──────── DATASET ────────

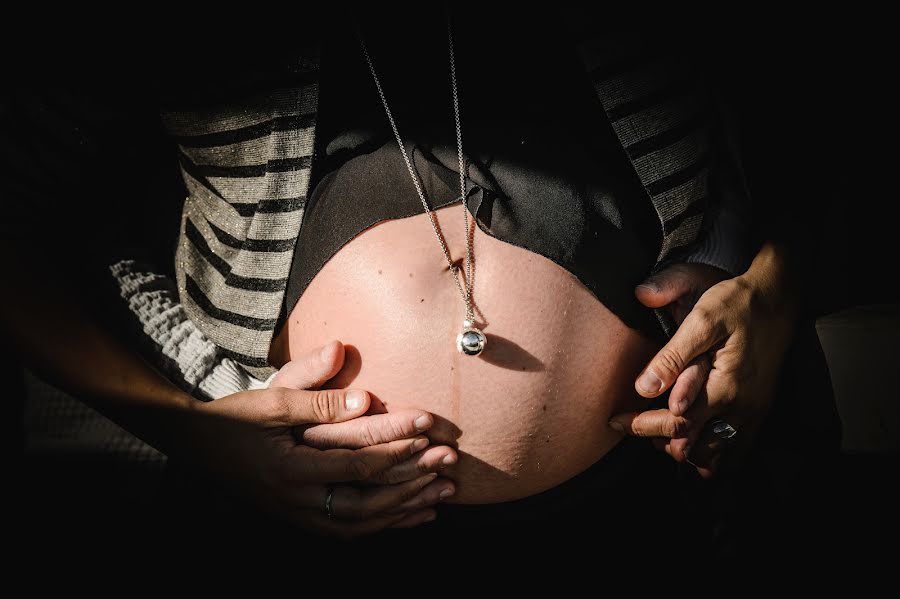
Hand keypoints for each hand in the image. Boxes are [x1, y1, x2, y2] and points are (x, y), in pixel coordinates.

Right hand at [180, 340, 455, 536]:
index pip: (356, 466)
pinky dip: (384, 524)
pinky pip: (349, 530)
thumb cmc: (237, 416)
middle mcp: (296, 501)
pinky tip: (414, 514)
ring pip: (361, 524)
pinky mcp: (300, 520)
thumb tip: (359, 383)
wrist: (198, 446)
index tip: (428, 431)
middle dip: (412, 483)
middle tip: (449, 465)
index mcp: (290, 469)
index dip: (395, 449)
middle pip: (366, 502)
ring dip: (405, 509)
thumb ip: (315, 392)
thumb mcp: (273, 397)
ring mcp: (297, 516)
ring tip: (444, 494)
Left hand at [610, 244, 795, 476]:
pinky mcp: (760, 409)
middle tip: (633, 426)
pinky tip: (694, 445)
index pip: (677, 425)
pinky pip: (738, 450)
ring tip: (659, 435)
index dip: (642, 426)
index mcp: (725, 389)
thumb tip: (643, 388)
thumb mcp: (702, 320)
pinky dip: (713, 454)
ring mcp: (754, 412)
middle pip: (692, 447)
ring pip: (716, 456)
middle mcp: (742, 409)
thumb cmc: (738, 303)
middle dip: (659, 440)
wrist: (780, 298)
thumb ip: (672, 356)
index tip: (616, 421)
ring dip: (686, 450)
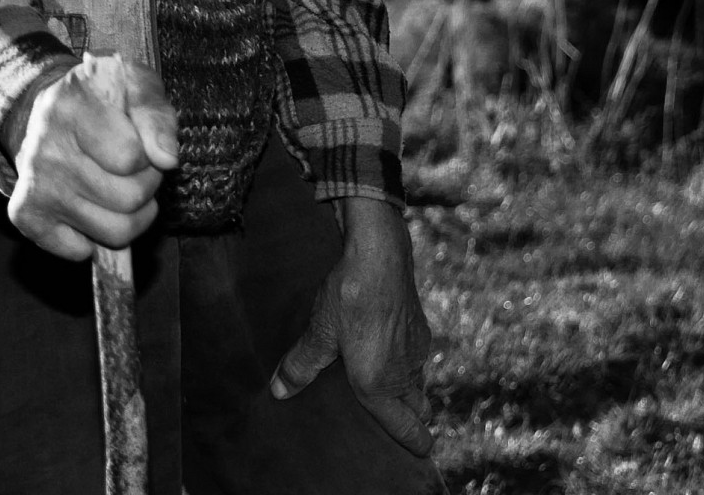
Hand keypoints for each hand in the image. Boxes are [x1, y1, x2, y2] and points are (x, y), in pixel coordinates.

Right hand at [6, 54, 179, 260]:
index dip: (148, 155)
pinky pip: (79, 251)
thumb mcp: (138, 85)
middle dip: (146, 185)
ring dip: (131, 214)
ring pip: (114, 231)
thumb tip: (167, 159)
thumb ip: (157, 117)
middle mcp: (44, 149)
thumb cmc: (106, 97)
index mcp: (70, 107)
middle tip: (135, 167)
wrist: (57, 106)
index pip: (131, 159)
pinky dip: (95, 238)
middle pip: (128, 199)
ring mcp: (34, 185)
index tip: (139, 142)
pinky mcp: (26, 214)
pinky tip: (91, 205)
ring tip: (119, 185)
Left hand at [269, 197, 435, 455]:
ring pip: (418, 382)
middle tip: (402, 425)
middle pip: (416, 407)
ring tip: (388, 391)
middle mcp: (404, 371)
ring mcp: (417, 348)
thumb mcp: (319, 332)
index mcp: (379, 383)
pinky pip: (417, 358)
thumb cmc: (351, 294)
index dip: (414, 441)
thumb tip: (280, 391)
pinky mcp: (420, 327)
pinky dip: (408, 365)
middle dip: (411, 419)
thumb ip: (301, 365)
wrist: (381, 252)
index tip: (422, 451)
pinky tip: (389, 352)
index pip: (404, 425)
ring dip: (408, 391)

────────

WHAT THIS TASK INVOLVES:
Every record above should be duplicated precisely, with the images removed.

ANSWER SECTION:
Hand keypoints for each hand in the image. Boxes are [x1, y1, x2, y2] and points are (x, y), in pixel coordinates.

Right hand at [180, 340, 455, 536]:
index pip: (356, 466)
pinky dip: (384, 524)
pinky pip: (349, 530)
thumb cmc: (237, 416)
middle mcp: (296, 501)
pinky tip: (414, 514)
ring pip: (361, 524)
pinky mcp: (300, 520)
thumb tip: (359, 383)
wrist: (198, 446)
index tip: (428, 431)
middle dip: (412, 483)
middle tip: (449, 465)
index mcp: (290, 469)
index dip: (395, 449)
middle pip: (366, 502)
ring dip: (405, 509)
thumb ip: (315, 392)
thumb mcp: (273, 397)
ring mcp: (297, 516)
ring tip: (444, 494)
Left hand at [610, 244, 795, 476]:
pinky mcp: (760, 409)
middle tip: (633, 426)
pinky tip: (694, 445)
index pip: (677, 425)
pinky pip: (738, 450)
ring tip: (659, 435)
index dip: (642, 426)
index mcp: (725, 389)
thumb tip: (643, 388)
thumb mcp: (702, 320)
pinky dip: (713, 454)
ring mcp: (754, 412)
middle pip: (692, 447)
ring pip: (716, 456)
middle mcp: (742, 409)
thumb cmc: (738, 303)
middle dip: (659, 440)
wrist: (780, 298)
thumb ip: (672, 356)
index tip: (616, 421)
ring dip: (686, 450)
Hand keypoints for each hand in the image. Boxes are [x1, y1, x2, y2] and points are (x, y), in pixel coordinates.

Right hand at [6, 54, 179, 260]:
index dip: (148, 155)
pinky pip: (79, 251)
thumb mcp: (138, 85)
middle dip: (146, 185)
ring dip: (131, 214)
ring pip: (114, 231)
thumb tip: (167, 159)
thumb ip: (157, 117)
middle mcp: (44, 149)
thumb cmc: (106, 97)
index mcp: (70, 107)
middle tip: (135, 167)
wrist: (57, 106)
index pip: (131, 159)
pinky dip: (95, 238)
middle pip: (128, 199)
ring mcp: (34, 185)
index tip: (139, 142)
pinky mcp: (26, 214)
pinky tip: (91, 205)
ring tip: (119, 185)
Left hand at [269, 197, 435, 455]:
ring pip: (418, 382)
middle tip: (402, 425)
middle pip: (416, 407)
ring tip: (388, 391)
middle mcp: (404, 371)
ring mcp: (417, 348)
thumb mcp: (319, 332)
index mcp: (379, 383)
pinky pip: (417, 358)
thumb cmc: (351, 294)
index dip: (414, 441)
thumb tip: (280, 391)
pinky mcp: (420, 327)
pinky dip: (408, 365)
middle dip: (411, 419)
thumb ip: (301, 365)
wrist: (381, 252)
index tip: (422, 451)
pinky tip: (389, 352)
index pip: (404, 425)
ring dip: (408, 391)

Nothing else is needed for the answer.